フジテレビによると、連立を組む公明党の幹部は「9条を持ち出すなら連立を離脱する」と明言しているという。斉藤鉄夫幹事長代行も、改憲についてラジオ番組で「そこまで盛り上がっていない」とクギを刺している。
もし、公明党が連立から離脱したら、安倍政権は参院で3分の2を失い、改憲は不可能になる。それどころか、安倍首相の“総裁3選”も吹っ飛ぶのは確実だ。これまで“下駄の雪”となり、自民党の言いなりになってきた公明党は、本当に連立から離脱するのか。
「公明党は憲法9条の改定だけは、本気で止めるつもりです。やはり、10月の衆院選で大敗したことが大きかった。
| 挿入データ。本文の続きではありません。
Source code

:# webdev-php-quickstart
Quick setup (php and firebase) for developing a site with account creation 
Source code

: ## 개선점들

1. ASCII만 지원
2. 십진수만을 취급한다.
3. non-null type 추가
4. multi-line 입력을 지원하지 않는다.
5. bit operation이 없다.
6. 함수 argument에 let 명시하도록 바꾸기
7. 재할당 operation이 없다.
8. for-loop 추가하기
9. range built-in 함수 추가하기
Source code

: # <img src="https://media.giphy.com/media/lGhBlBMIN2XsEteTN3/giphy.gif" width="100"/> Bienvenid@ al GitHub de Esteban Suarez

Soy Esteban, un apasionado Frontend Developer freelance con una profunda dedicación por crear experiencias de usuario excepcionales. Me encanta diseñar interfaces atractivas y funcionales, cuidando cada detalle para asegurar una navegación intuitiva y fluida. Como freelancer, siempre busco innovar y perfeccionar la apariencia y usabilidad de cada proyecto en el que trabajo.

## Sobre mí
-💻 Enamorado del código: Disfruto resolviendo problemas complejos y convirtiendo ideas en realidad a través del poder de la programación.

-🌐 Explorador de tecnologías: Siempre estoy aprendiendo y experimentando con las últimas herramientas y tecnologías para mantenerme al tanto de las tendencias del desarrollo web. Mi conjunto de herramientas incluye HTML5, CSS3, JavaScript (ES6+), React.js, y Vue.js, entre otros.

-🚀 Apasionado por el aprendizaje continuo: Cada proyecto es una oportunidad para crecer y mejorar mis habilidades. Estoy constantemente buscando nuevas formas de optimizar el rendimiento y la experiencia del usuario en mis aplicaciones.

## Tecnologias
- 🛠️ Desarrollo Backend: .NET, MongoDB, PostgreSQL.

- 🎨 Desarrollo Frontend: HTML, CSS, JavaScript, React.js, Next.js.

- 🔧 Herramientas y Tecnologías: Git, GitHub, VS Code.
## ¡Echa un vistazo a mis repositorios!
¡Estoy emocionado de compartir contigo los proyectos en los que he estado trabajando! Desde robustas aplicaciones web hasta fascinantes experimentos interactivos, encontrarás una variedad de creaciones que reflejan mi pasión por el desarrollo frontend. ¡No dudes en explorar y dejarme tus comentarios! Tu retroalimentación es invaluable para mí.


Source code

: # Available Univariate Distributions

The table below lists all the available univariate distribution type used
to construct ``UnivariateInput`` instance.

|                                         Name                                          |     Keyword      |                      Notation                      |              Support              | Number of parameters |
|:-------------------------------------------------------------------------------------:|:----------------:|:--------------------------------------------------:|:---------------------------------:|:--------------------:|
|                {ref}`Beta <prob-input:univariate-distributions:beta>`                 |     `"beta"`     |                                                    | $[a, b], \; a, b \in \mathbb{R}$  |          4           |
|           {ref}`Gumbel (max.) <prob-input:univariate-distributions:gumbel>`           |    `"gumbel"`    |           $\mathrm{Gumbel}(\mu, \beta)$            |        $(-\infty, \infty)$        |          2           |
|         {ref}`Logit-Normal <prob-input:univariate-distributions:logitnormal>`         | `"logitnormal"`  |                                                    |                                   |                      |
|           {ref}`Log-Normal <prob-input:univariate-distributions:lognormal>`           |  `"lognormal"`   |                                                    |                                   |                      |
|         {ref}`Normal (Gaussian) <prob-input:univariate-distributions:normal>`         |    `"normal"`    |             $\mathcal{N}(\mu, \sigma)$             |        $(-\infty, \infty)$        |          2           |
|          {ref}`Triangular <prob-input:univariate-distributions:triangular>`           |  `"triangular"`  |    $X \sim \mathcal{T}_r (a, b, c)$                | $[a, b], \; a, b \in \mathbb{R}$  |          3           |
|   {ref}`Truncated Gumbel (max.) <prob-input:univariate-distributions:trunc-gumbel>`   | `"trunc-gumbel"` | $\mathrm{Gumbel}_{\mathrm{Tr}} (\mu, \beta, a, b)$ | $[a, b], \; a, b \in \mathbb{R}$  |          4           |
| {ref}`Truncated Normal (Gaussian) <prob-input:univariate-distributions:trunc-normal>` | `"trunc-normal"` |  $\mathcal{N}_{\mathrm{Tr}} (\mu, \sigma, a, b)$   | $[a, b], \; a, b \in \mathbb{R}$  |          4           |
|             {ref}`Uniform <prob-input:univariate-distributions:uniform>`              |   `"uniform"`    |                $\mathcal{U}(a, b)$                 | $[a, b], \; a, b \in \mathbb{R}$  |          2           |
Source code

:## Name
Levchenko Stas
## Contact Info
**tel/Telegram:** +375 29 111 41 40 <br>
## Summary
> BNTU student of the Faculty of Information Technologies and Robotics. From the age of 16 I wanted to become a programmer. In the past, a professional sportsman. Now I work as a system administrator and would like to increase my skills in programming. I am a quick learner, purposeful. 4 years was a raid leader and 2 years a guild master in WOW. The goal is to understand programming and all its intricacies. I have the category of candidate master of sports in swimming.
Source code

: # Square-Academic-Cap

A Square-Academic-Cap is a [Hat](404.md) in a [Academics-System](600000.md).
5議席も減らしただけではなく、初めて比例票が700万票を割ってしまった。敗因は、公明党の党是は平和なのに“安保法”や“共謀罪”に賛成したことでしょう。支持母体である創価学会の会員が離反してしまった。創価学会の婦人部は、反戦や平和に対する思いが強いですからね。もし、公明党が9条の改定に賛成したら、支持離れが決定的になってしまう。ただ、9条改定に反対しても、連立離脱はせず、与党内野党に徹するはずです。いずれにしろ、公明党の賛成を得られず、安倍首相が9条改定を強行するのは難しいでしょう」(政治ジャーナリスト・鈴木哲夫氏)
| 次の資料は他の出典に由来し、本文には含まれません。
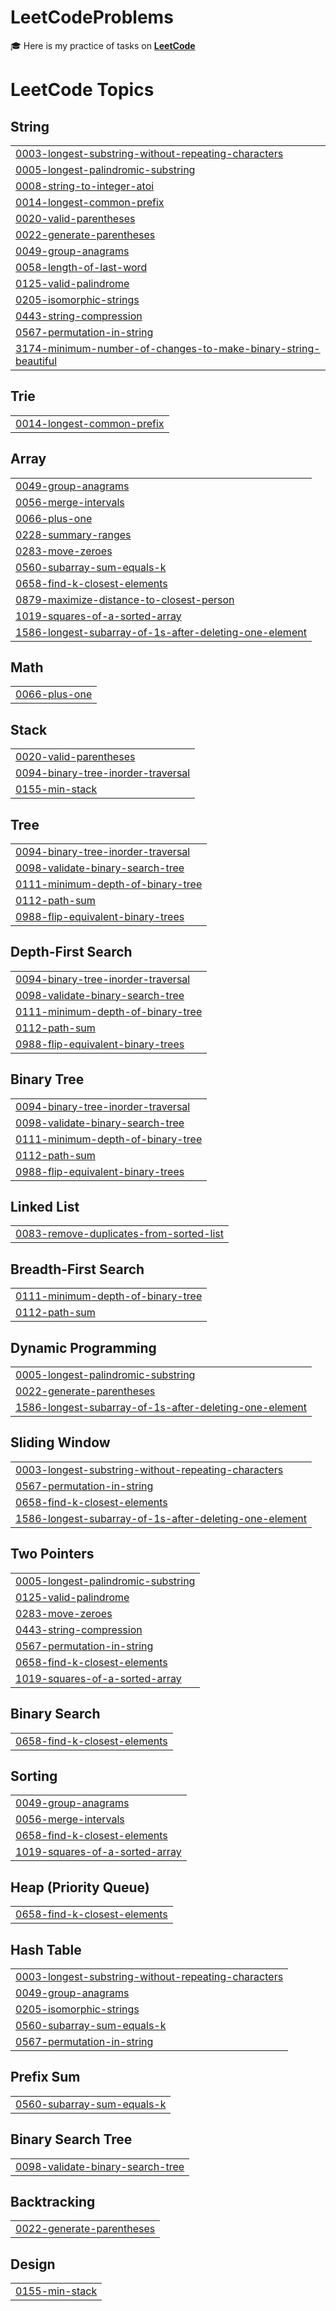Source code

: # LeetCodeProblems
🎓 Here is my practice of tasks on [**LeetCode**](https://leetcode.com/u/stepanov101/)

<!---LeetCode Topics Start-->
# LeetCode Topics
## String
|  |
| ------- |
| [0003-longest-substring-without-repeating-characters](https://github.com/ST3PAN0V/LeetCodeProblems/tree/master/0003-longest-substring-without-repeating-characters) |
| [0005-longest-palindromic-substring](https://github.com/ST3PAN0V/LeetCodeProblems/tree/master/0005-longest-palindromic-substring) |
| [0008-string-to-integer-atoi](https://github.com/ST3PAN0V/LeetCodeProblems/tree/master/0008-string-to-integer-atoi) |
| [0014-longest-common-prefix](https://github.com/ST3PAN0V/LeetCodeProblems/tree/master/0014-longest-common-prefix) |
| [0020-valid-parentheses](https://github.com/ST3PAN0V/LeetCodeProblems/tree/master/0020-valid-parentheses) |
| [0022-generate-parentheses](https://github.com/ST3PAN0V/LeetCodeProblems/tree/master/0022-generate-parentheses) |
| [0049-group-anagrams](https://github.com/ST3PAN0V/LeetCodeProblems/tree/master/0049-group-anagrams) |
| [0058-length-of-last-word](https://github.com/ST3PAN0V/LeetCodeProblems/tree/master/0058-length-of-last-word) |
| [0125-valid-palindrome](https://github.com/ST3PAN0V/LeetCodeProblems/tree/master/0125-valid-palindrome) |
| [0205-isomorphic-strings](https://github.com/ST3PAN0V/LeetCodeProblems/tree/master/0205-isomorphic-strings) |
| [0443-string-compression](https://github.com/ST3PAN0V/LeetCodeProblems/tree/master/0443-string-compression) |
| [0567-permutation-in-string](https://github.com/ST3PAN0V/LeetCodeProblems/tree/master/0567-permutation-in-string) |
| [3174-minimum-number-of-changes-to-make-binary-string-beautiful](https://github.com/ST3PAN0V/LeetCodeProblems/tree/master/3174-minimum-number-of-changes-to-make-binary-string-beautiful) |
## Trie
|  |
| ------- |
| [0014-longest-common-prefix](https://github.com/ST3PAN0V/LeetCodeProblems/tree/master/0014-longest-common-prefix) |
## Array
|  |
| ------- |
| [0049-group-anagrams](https://github.com/ST3PAN0V/LeetCodeProblems/tree/master/0049-group-anagrams) |
| [0056-merge-intervals](https://github.com/ST3PAN0V/LeetCodeProblems/tree/master/0056-merge-intervals) |
| [0066-plus-one](https://github.com/ST3PAN0V/LeetCodeProblems/tree/master/0066-plus-one) |
| [0228-summary-ranges](https://github.com/ST3PAN0V/LeetCodeProblems/tree/master/0228-summary-ranges) |
| [0283-move-zeroes](https://github.com/ST3PAN0V/LeetCodeProblems/tree/master/0283-move-zeroes) |
| [0560-subarray-sum-equals-k](https://github.com/ST3PAN0V/LeetCodeProblems/tree/master/0560-subarray-sum-equals-k) |
| [0658-find-k-closest-elements](https://github.com/ST3PAN0V/LeetCodeProblems/tree/master/0658-find-k-closest-elements) |
| [0879-maximize-distance-to-closest-person](https://github.com/ST3PAN0V/LeetCodeProblems/tree/master/0879-maximize-distance-to-closest-person) |
| [1019-squares-of-a-sorted-array](https://github.com/ST3PAN0V/LeetCodeProblems/tree/master/1019-squares-of-a-sorted-array) |
| [1586-longest-subarray-of-1s-after-deleting-one-element](https://github.com/ST3PAN0V/LeetCodeProblems/tree/master/1586-longest-subarray-of-1s-after-deleting-one-element) |
## Math
|  |
| ------- |
| [0066-plus-one](https://github.com/ST3PAN0V/LeetCodeProblems/tree/master/0066-plus-one) |
## Stack
|  |
| ------- |
| [0020-valid-parentheses](https://github.com/ST3PAN0V/LeetCodeProblems/tree/master/0020-valid-parentheses) |
| [0094-binary-tree-inorder-traversal](https://github.com/ST3PAN0V/LeetCodeProblems/tree/master/0094-binary-tree-inorder-traversal) |
| [0155-min-stack](https://github.com/ST3PAN0V/LeetCodeProblems/tree/master/0155-min-stack) |
## Tree
|  |
| ------- |
| [0094-binary-tree-inorder-traversal](https://github.com/ST3PAN0V/LeetCodeProblems/tree/master/0094-binary-tree-inorder-traversal) |
| [0098-validate-binary-search-tree](https://github.com/ST3PAN0V/LeetCodeProblems/tree/master/0098-validate-binary-search-tree) |
| [0111-minimum-depth-of-binary-tree](https://github.com/ST3PAN0V/LeetCodeProblems/tree/master/0111-minimum-depth-of-binary-tree) |
| [0112-path-sum](https://github.com/ST3PAN0V/LeetCodeProblems/tree/master/0112-path-sum) |
| [0988-flip-equivalent-binary-trees](https://github.com/ST3PAN0V/LeetCodeProblems/tree/master/0988-flip-equivalent-binary-trees) |
## Depth-First Search
|  |
| ------- |
| [0094-binary-tree-inorder-traversal](https://github.com/ST3PAN0V/LeetCodeProblems/tree/master/0094-binary-tree-inorder-traversal) |
| [0098-validate-binary-search-tree](https://github.com/ST3PAN0V/LeetCodeProblems/tree/master/0098-validate-binary-search-tree) |
| [0111-minimum-depth-of-binary-tree](https://github.com/ST3PAN0V/LeetCodeProblems/tree/master/0111-minimum-depth-of-binary-tree) |
| [0112-path-sum](https://github.com/ST3PAN0V/LeetCodeProblems/tree/master/0112-path-sum) |
| [0988-flip-equivalent-binary-trees](https://github.com/ST3PAN0V/LeetCodeProblems/tree/master/0988-flip-equivalent-binary-trees) |
## Binary Tree
|  |
| ------- |
| [0094-binary-tree-inorder-traversal](https://github.com/ST3PAN0V/LeetCodeProblems/tree/master/0094-binary-tree-inorder-traversal) |
| [0098-validate-binary-search-tree](https://github.com/ST3PAN0V/LeetCodeProblems/tree/master/0098-validate-binary-search-tree) |
| [0111-minimum-depth-of-binary-tree](https://github.com/ST3PAN0V/LeetCodeProblems/tree/master/0111-minimum-depth-of-binary-tree) |
| [0112-path-sum](https://github.com/ST3PAN0V/LeetCodeProblems/tree/master/0112-path-sum) |
| [0988-flip-equivalent-binary-trees](https://github.com/ST3PAN0V/LeetCodeProblems/tree/master/0988-flip-equivalent-binary-trees) |
## Linked List
|  |
| ------- |
| [0083-remove-duplicates-from-sorted-list](https://github.com/ST3PAN0V/LeetCodeProblems/tree/master/0083-remove-duplicates-from-sorted-list) |
## Breadth-First Search
|  |
| ------- |
| [0111-minimum-depth-of-binary-tree](https://github.com/ST3PAN0V/LeetCodeProblems/tree/master/0111-minimum-depth-of-binary-tree) |
| [0112-path-sum](https://github.com/ST3PAN0V/LeetCodeProblems/tree/master/0112-path-sum) |
## Dynamic Programming
|  |
| ------- |
| [0005-longest-palindromic-substring](https://github.com/ST3PAN0V/LeetCodeProblems/tree/master/0005-longest-palindromic-substring) |
| [0022-generate-parentheses](https://github.com/ST3PAN0V/LeetCodeProblems/tree/master/0022-generate-parentheses) |
| [1586-longest-subarray-of-1s-after-deleting-one-element](https://github.com/ST3PAN0V/LeetCodeProblems/tree/master/1586-longest-subarray-of-1s-after-deleting-one-element) |
## Sliding Window
|  |
| ------- |
| [0003-longest-substring-without-repeating-characters](https://github.com/ST3PAN0V/LeetCodeProblems/tree/master/0003-longest-substring-without-repeating-characters) |
| [0567-permutation-in-string](https://github.com/ST3PAN0V/LeetCodeProblems/tree/master/0567-permutation-in-string) |
| [0658-find-k-closest-elements](https://github.com/ST3PAN0V/LeetCodeProblems/tree/master/0658-find-k-closest-elements) |
| [1586-longest-subarray-of-1s-after-deleting-one-element](https://github.com/ST3PAN0V/LeetCodeProblems/tree/master/1586-longest-subarray-of-1s-after-deleting-one-element) |
## Two Pointers
|  |
| ------- |
| [0005-longest-palindromic-substring](https://github.com/ST3PAN0V/LeetCodeProblems/tree/master/0005-longest-palindromic-substring) |
| [0125-valid-palindrome](https://github.com/ST3PAN0V/LeetCodeProblems/tree/master/0125-valid-palindrome) |
| [0283-move-zeroes](https://github.com/ST3PAN0V/LeetCodeProblems/tree/master/0283-move-zeroes) |
| [0443-string-compression](https://github.com/ST3PAN0V/LeetCodeProblems/tree/master/0443-string-compression) |
| [0567-permutation-in-string](https://github.com/ST3PAN0V/LeetCodeProblems/tree/master/0567-permutation-in-string) |
| [0658-find-k-closest-elements](https://github.com/ST3PAN0V/LeetCodeProblems/tree/master/0658-find-k-closest-elements) |
| [1019-squares-of-a-sorted-array](https://github.com/ST3PAN0V/LeetCodeProblems/tree/master/1019-squares-of-a-sorted-array) |
## Binary Search
|  |
| ------- |
| [0658-find-k-closest-elements](https://github.com/ST3PAN0V/LeetCodeProblems/tree/master/0658-find-k-closest-elements) |
## Sorting
|  |
| ------- |
| [0049-group-anagrams](https://github.com/ST3PAN0V/LeetCodeProblems/tree/master/0049-group-anagrams) |
| [0056-merge-intervals](https://github.com/ST3PAN0V/LeetCodeProblems/tree/master/0056-merge-intervals) |
| [0658-find-k-closest-elements](https://github.com/ST3PAN0V/LeetCodeProblems/tree/master/0658-find-k-closest-elements) |
| [1019-squares-of-a-sorted-array](https://github.com/ST3PAN0V/LeetCodeProblems/tree/master/1019-squares-of-a-sorted-array) |
## Heap (Priority Queue)
|  |
| ------- |
| [0658-find-k-closest-elements](https://github.com/ST3PAN0V/LeetCodeProblems/tree/master/0658-find-k-closest-elements) |
## Hash Table
|  |
| ------- |
| [0003-longest-substring-without-repeating-characters](https://github.com/ST3PAN0V/LeetCodeProblems/tree/master/0003-longest-substring-without-repeating-characters) |
| [0049-group-anagrams](https://github.com/ST3PAN0V/LeetCodeProblems/tree/master/0049-group-anagrams) |
| [0205-isomorphic-strings](https://github.com/ST3PAN0V/LeetCodeProblems/tree/master/0205-isomorphic-strings) |
| [0560-subarray-sum-equals-k](https://github.com/ST3PAN0V/LeetCodeProblems/tree/master/0560-subarray-sum-equals-k) |
| [0567-permutation-in-string](https://github.com/ST3PAN0V/LeetCodeProblems/tree/master/0567-permutation-in-string) |
## Prefix Sum
|  |
| ------- |
| [0560-subarray-sum-equals-k](https://github.com/ST3PAN0V/LeetCodeProblems/tree/master/0560-subarray-sum-equals-k) |
## Binary Search Tree
|  |
| ------- |
| [0098-validate-binary-search-tree](https://github.com/ST3PAN0V/LeetCodeProblems/tree/master/0098-validate-binary-search-tree) |
## Backtracking
|  |
| ------- |
| [0022-generate-parentheses](https://github.com/ST3PAN0V/LeetCodeProblems/tree/master/0022-generate-parentheses) |
## Design
|  |
| ------- |
| [0155-min-stack](https://github.com/ST3PAN0V/LeetCodeProblems/tree/master/0155-min-stack) |
<!---LeetCode Topics End-->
公約した9条改憲の発議を実施できなければ、保守派を中心に批判が強まり、安倍首相の求心力が急降下するのは確実。
■“安倍降ろし”加速の可能性も
ただでさえ、安倍首相に対する“飽き”が国民と自民党に広がっているだけに、来年秋の総裁選は出馬断念に追い込まれてもおかしくない。実際、改憲を断念したら、もう安倍首相にはやることがない。
「安倍首相に“飽き”がきているのは、公明党も同じです。総裁に3選されたら、あと3年も続くことになる。もちろん、表立って“安倍降ろし”はやれないし、やらないでしょうが、自分たちと考え方が近い首相を誕生させたいのがホンネです。